監督は、『サイボーグでも大丈夫』『渇き (原題:コウモリ)』のパク・チャヌク監督、『Flying (短編)』『Sindoan (短編)』のパク・チャンギョン監督の共同。
出演は、巫堂を演じるのは『つぼみ (原題:はなびら)』『ハーピー』のイ・ジョンヒョン、釣り人を演じるのは『青い自転車』『イテウォン殺人事件』のオ・グァンノク、釣り人の妻(不確定)を演じるのは『注文津』『味噌』のイ・ヨンニョ、釣り人の娘を演じるのは子役のキム・ファナ。
全てにおいて神秘的な仕上がりになっている。構成としては、五人編成の音楽バンド、釣り人の釣りと奇妙な体験、白服の女性の正体、土着的風習といった形で進行している。
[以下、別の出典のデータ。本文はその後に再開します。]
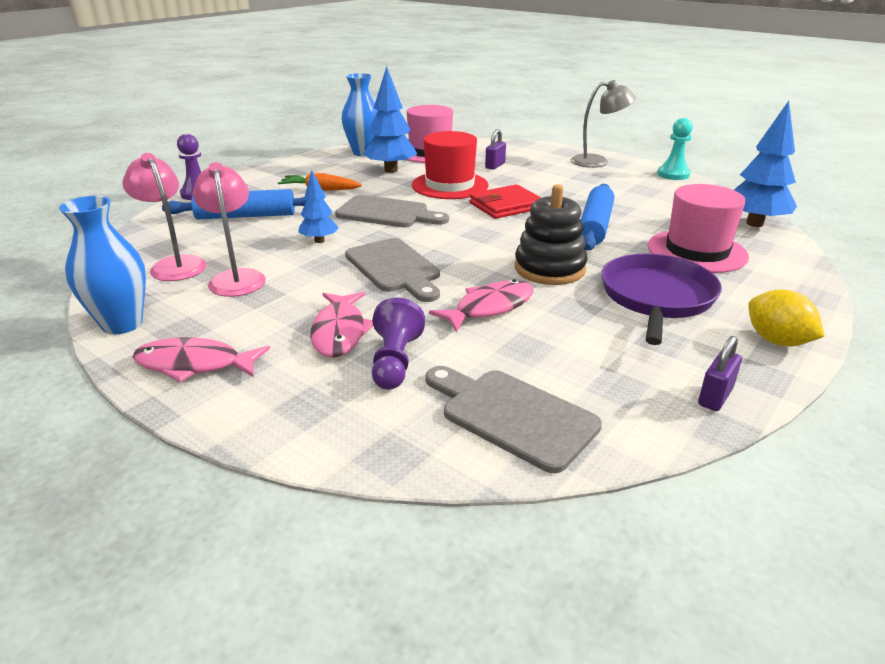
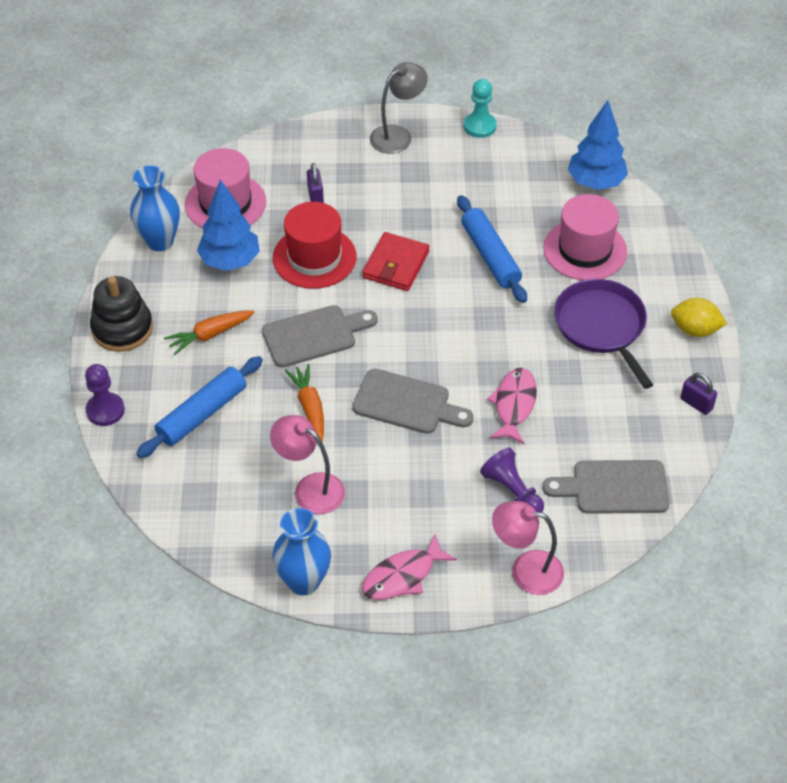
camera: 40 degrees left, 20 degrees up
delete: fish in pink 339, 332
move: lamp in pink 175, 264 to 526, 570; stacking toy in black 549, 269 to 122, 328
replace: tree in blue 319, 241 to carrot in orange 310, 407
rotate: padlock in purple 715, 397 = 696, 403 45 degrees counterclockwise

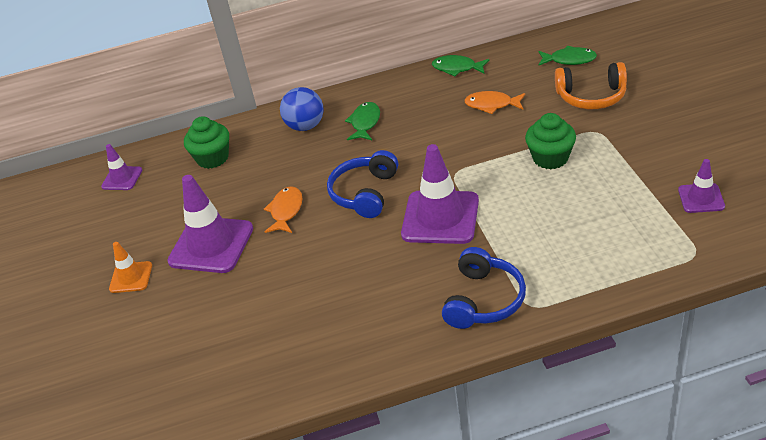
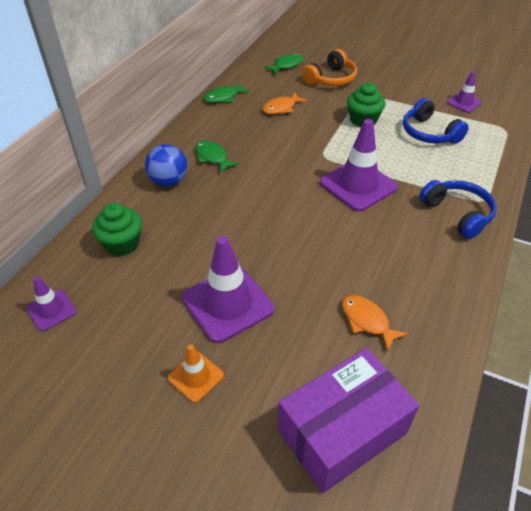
camera: 55 degrees left, 5 degrees up
insert: box in purple 342, 431
move: fish in orange 286, 211 to 367, 321; headphones in blue 364, 193 to 429, 133

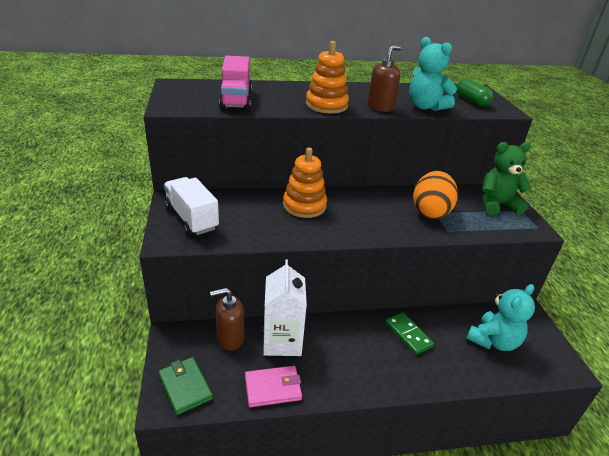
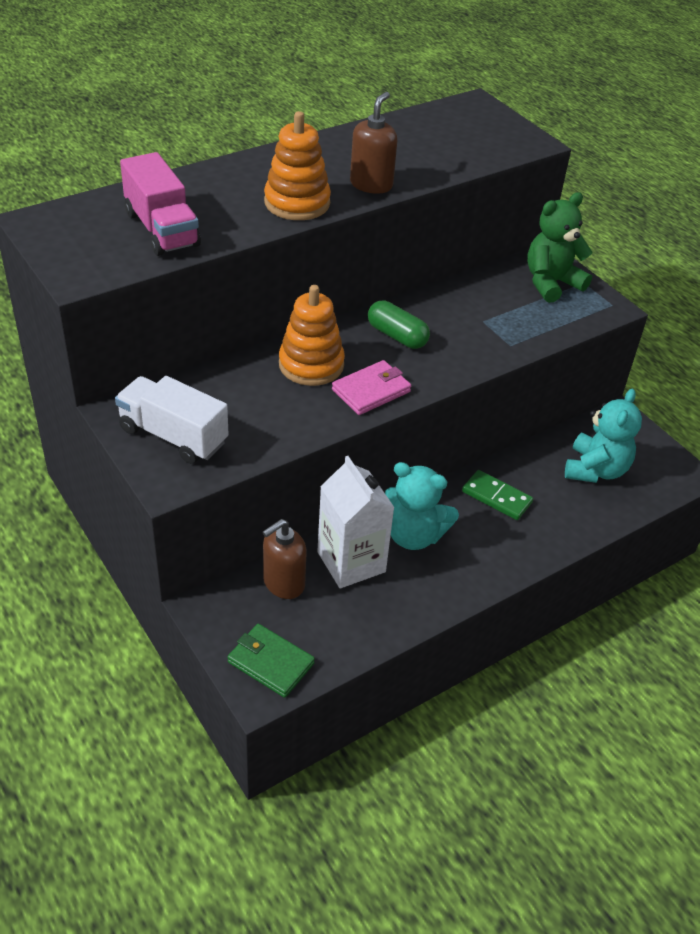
camera: 25 degrees left, 10 degrees up
delete: egg in orange 430, 211
move: wallet in pink 273, 388 to 371, 391; teddy bear in turquoise 425, 107 to 414, 535; capsule in green 471, 101 to 397, 336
時間軸というよりか、「この世」と「あの世」の境目が存在しており、それが途中からわかるような仕組みになっていて、演出の素晴らしさをみせている。
釣り人が釣り上げた白服の女性は巫堂(イ・ジョンヒョン)であり、巫堂の声によって娘とのリンクをみせている。森の奥地の川から一転して、明るい川岸に画面が変わると釣り人は死者である事実が判るのだ。そこには、釣り人の家族がおり、妻や幼い娘が存在し、これが現実の世界になっている。異空間から戻ってきた感覚になり、とても奇妙な体験をしているように感じるのである。朝鮮の土着的風習である巫堂をとりあげており、魂を呼ぶところは日本の恐山にいるイタコのようである。
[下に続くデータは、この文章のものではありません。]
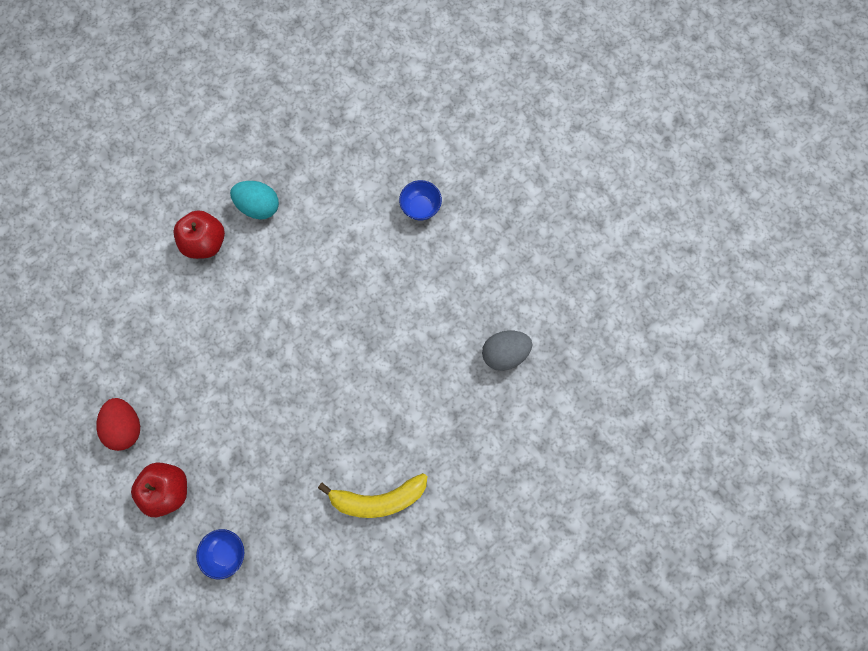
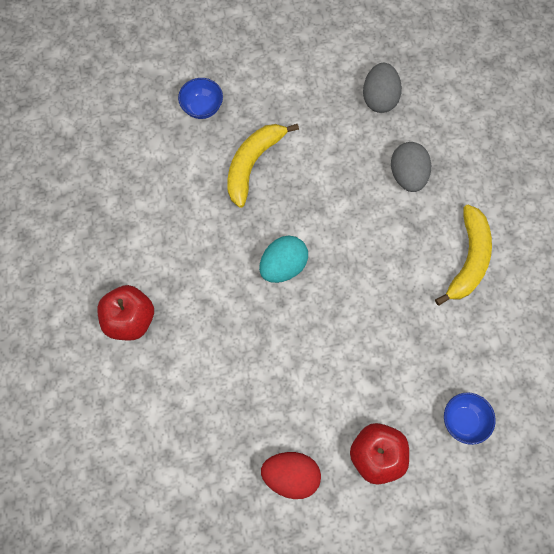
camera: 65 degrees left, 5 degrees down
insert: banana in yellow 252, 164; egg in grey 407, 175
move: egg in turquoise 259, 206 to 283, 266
序盤でみせる五人編成の音楽バンドも神秘的にみえており、おそらく流れている音楽にもヒントが隠されているようにみえた。朝鮮式帽子が空高く飛ぶところは、魂が浮遊しているという意図だと感じとれる。全て解釈しきれていないので、自分の知の未熟さがわかり、複数回観たい作品である。
撮影・制作をiPhoneで行っていることに驚きを感じるところである。夜の釣りのシーンもそれなりに撮影ができていることで、iPhoneの性能に関心を持ってしまう。朝鮮古来の文化を最新モバイル機器であるiPhoneで描写する発想も素晴らしい。